Is the Earth warming? Let’s take a look at some satellite temperature measurements from the University of Alabama in Huntsville. Roy Spencer provides monthly updates — e.g., here for June 2018 — using the UAH data. The purpose of this post is to replicate/improve his main image.
Global area-averaged lower tropospheric temperature anomalies (departures from 30-year calendar monthly means, 1981-2010). The 13-month centered average is meant to give an indication of the lower frequency variations in the data; the choice of 13 months is somewhat arbitrary… an odd number of months allows centered plotting on months with no time lag between the two plotted time series. The inclusion of two of the same calendar months on the ends of the 13 month averaging period causes no issues with interpretation because the seasonal temperature cycle has been removed, and so has the distinction between calendar months.
suppressMessages(library(tidyverse)) suppressMessages(library(lubridate)) library(RcppRoll) # The raw ascii file is a mess. First, it has a leading white space in every # line. Second, the column names feature many duplicates. Third, the column # names are separated by different numbers of white spaces. (Fortunately, # skipping the column names and using read_table2() handles these issues.) # Fourth, there is a bunch of junk at the botton of the file, so we need to # determine the number of rows with data by hand. (There is probably a better # way to do this.) df <- read_table2(file = "https://github.com/davidkane9/public_data/raw/master/uahncdc_lt_6.0.txt", col_names = FALSE, skip = 1, n_max = 475) %>% # Only want first three columns, which we need to name by hand. select(1:3) %>% rename(year = X1, month = X2, temp = X3) %>% # The data is actually through the end of the year-month we are give. This # gives us the appropriate date. Is there a better way? mutate(date = make_date(year, month, 1), date = ceiling_date(date, "month") - days(1)) %>% # Data is sorted by date already, but it never hurts to be sure, especially # since the rolling mean calculation assumes correct ordering. arrange(desc(date)) %>% # Rolling means are (still!?) not built into dplyr by default, so we need the # RcppRoll package. mutate(temp_mean = roll_mean(temp, 13, fill = NA)) %>% select(date, temp, temp_mean)
Given this nicely organized data, creating a similar image is mostly a matter of fussing with the caption/labels/title.
ggplot(data = df, aes(x = date)) + geom_point(aes(y = temp), size = 0.5) + geom_line(aes(y = temp_mean), na.rm = TRUE, color = "red") + ggtitle("UAH Satellite Data Shows Global Warming Over the Last 40 Years") + xlab("Date: December 1978 through June 2018") + ylab(expression("Global Temperature Anomaly in " ( degree*C)))
Let’s leave aside the issue of whether or not a 13-month centered mean is the best summary measure to include in this graphic. I prefer my image over the original because:
- The x-axis tick mark labels are much nicer looking.

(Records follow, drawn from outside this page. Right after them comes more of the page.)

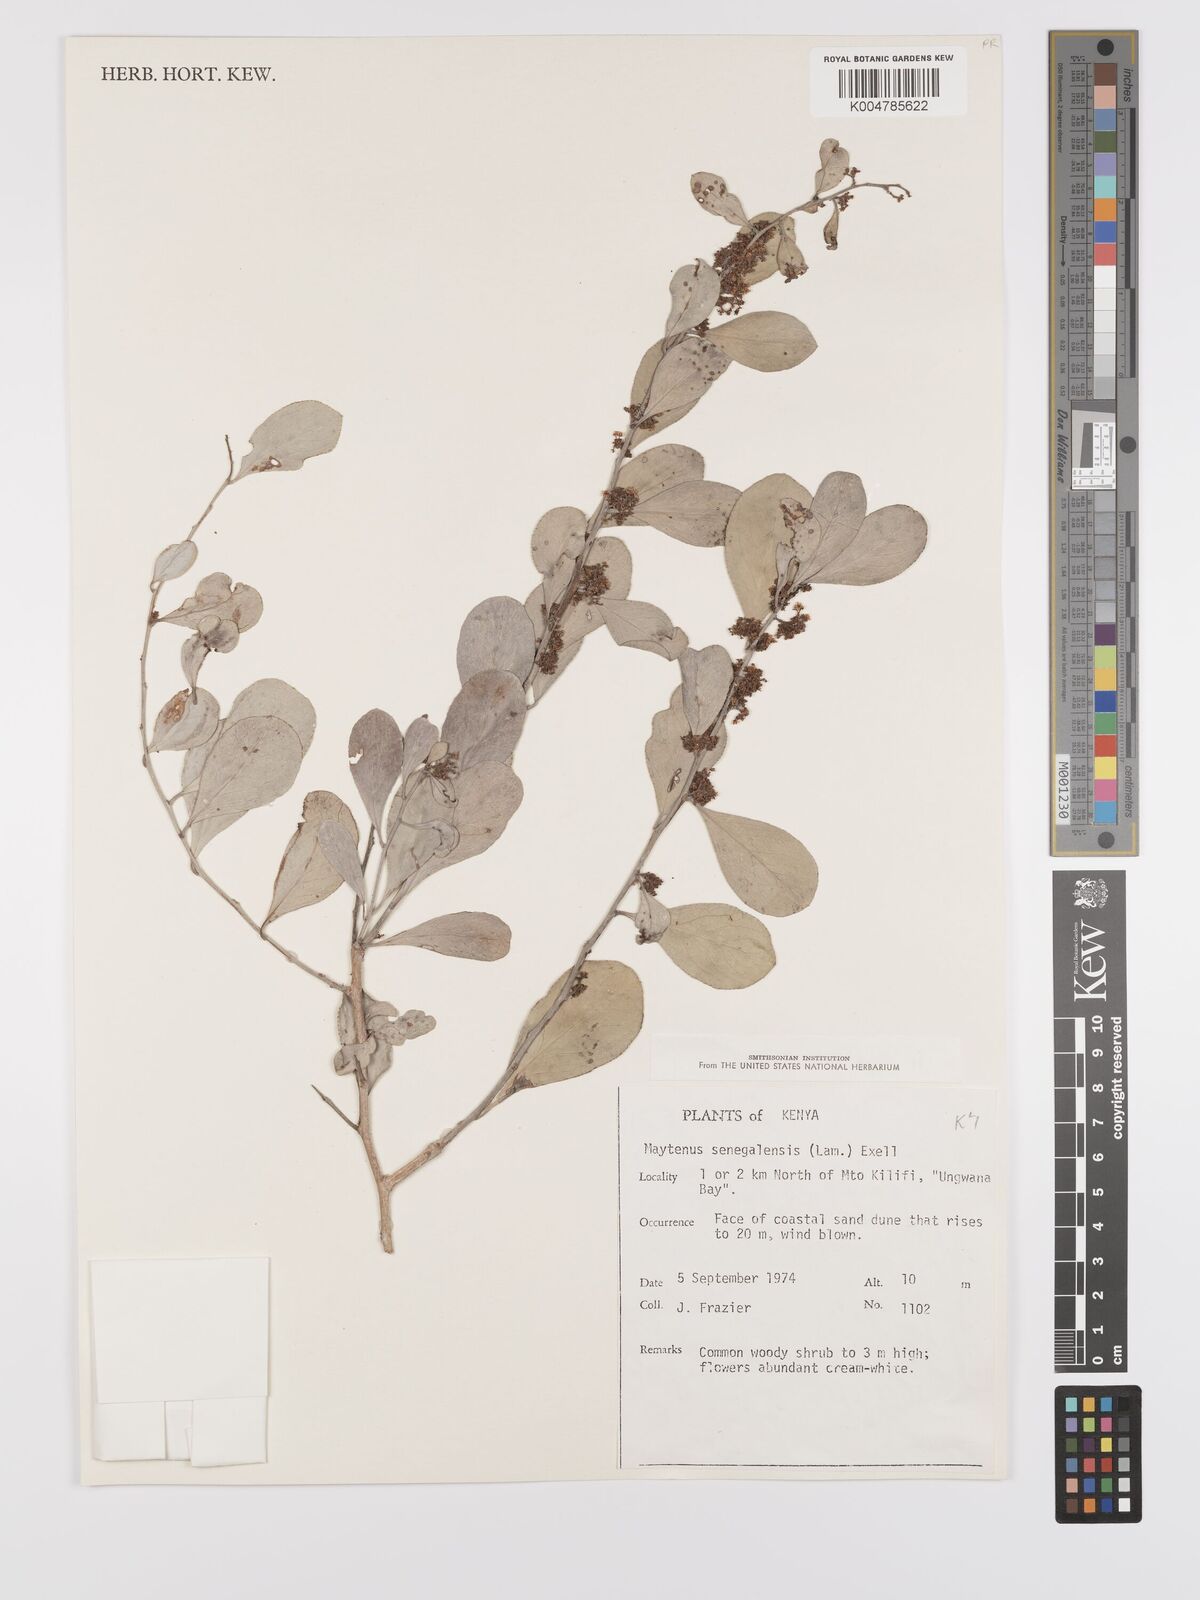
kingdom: Plantae
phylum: Tracheophyta
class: Magnoliopsida
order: Celastrales
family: Celastraceae
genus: Gymnosporia
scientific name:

There is no point in showing every single year.
- There is no reason for the x-axis label to be in ALL-CAPS like “YEAR”. Also, since the data is actually monthly, “Date” is a better description.
- There is no need to connect the individual points with a line. This is just jagged ugliness.
- My caption (unlike Spencer’s) is concise and includes a link to the raw data.
- My y-axis label is more concise and descriptive.
- The original’s text notations are, first, too large and, second, unnecessary.
- I use the correct scientific symbol for degrees centigrade: °C.
- I am currently using the summary data as calculated by UAH. It would be interesting to work directly with the raw data.
- Instead of just plotting the global mean, look at other portions of the world, which are already present in this data.
- Compare this was other data sources (like from NASA). The NASA data seems to show a much more dramatic increase in the last 20 years.
- Forecast future temperatures, including an associated confidence interval.